In "The Megalith Plague" by Don Webb the members of a small community become obsessed with building megaliths as a way to worship God. This basically should be a very silly story, but Webb packs it with ripe ideas and larger than life characters, particularly his artist nemesis, so that it comes out as hugely entertaining, even as we laugh at the working out of the main concept. An ambitious lawyer takes a wrong turn and ends up in Kingsport at night, an experience that leaves him scarred for life in "Down Black Staircases" by Joseph S. Pulver, Snr. I find Pulver's prose style hit or miss, but here it is most definitely the former, with the almost staccato delivery bringing this horrible situation to vivid life on the page. Peter Cannon's "China Holiday" has tourists uncovering an attempt by the Deep Ones to reassert their power. It's a cunningly wrought piece of work, with a wealth of information about China's attraction to underscore the sinister implications of the story. I liked it a lot.

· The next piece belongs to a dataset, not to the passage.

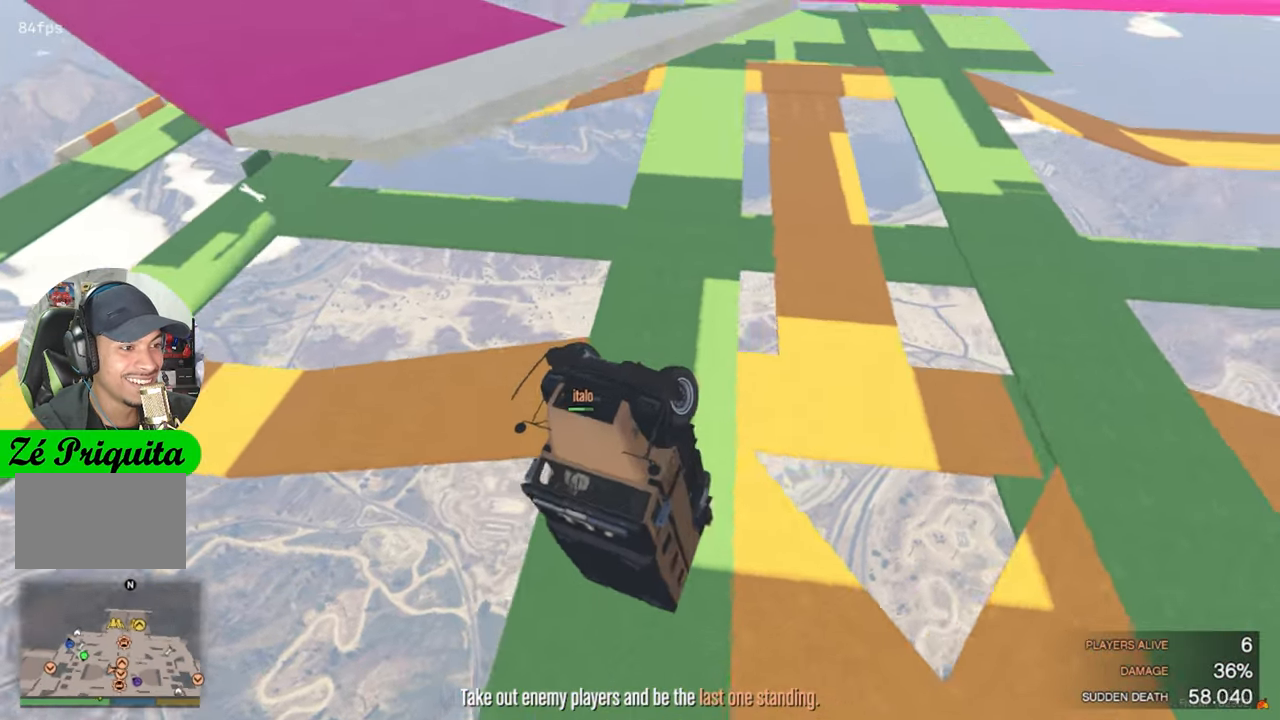
{"keys": ["a", "w"], "mouse": [], "mouse_move": "still", "events": []}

In Lois Gresh's story two friends visit the otherworldly beach that is "Necrotic Cove", but one of them has her own agenda. It's a disturbing story, not only for its vision of a place that feels liminal, but also for the depiction of the dynamics in the relationship between lifelong friends Cassandra and Tatiana, which of them is using the other and exactly how. In the weird, elliptical feeling "The Turn of the Tide" by Mark Howard Jones the tangled relationship between a woman and two men on holiday at an isolated seaside cottage seems to be mirrored by changes in their world. The story was intriguing, but seemed a little too muddled for me to really get a handle on. It promised so much, but didn't really deliver, giving us just hints of something grander and more disturbing, and I could have done with something a little bit more concrete about the relationships.

Sam Gafford's "Weltschmerz" sees humdrum suburbanite Doug lured to the dark side by the exotic Maya, but his interpretation of Lovecraftian philosophy is somewhat bleaker than hers, not to mention bloodier. This is a clever story, luring the reader in with its hints of decadence and then pulling the rug out from under our feet with a violent and unexpected end twist, one that feels perfectly rational from the perspective of the character. In "Thistle's Find" by Simon Strantzas the shady Owen is revolted by Doctor Thistle's acquisition of a female ghoul. This was a defiantly downbeat story, and appropriately so, coming across rather like "Pickman's Model" had Richard Laymon seized on the concept, with some nice touches of the outré along the way. Finally we have the longest story in the anthology, Brian Stableford's "Further Beyond" which takes the material of Lovecraft's "From Beyond" and develops it further, with three interested parties trying to acquire Tillinghast's machine and finding they have far more on their hands than they bargained for. It's a thoroughly absorbing story with some larger than life characters and more than a hint of something mad on the loose. I loved it and it was the perfect end to the anthology, bookending Black Wings III with "From Beyond" inspired stories.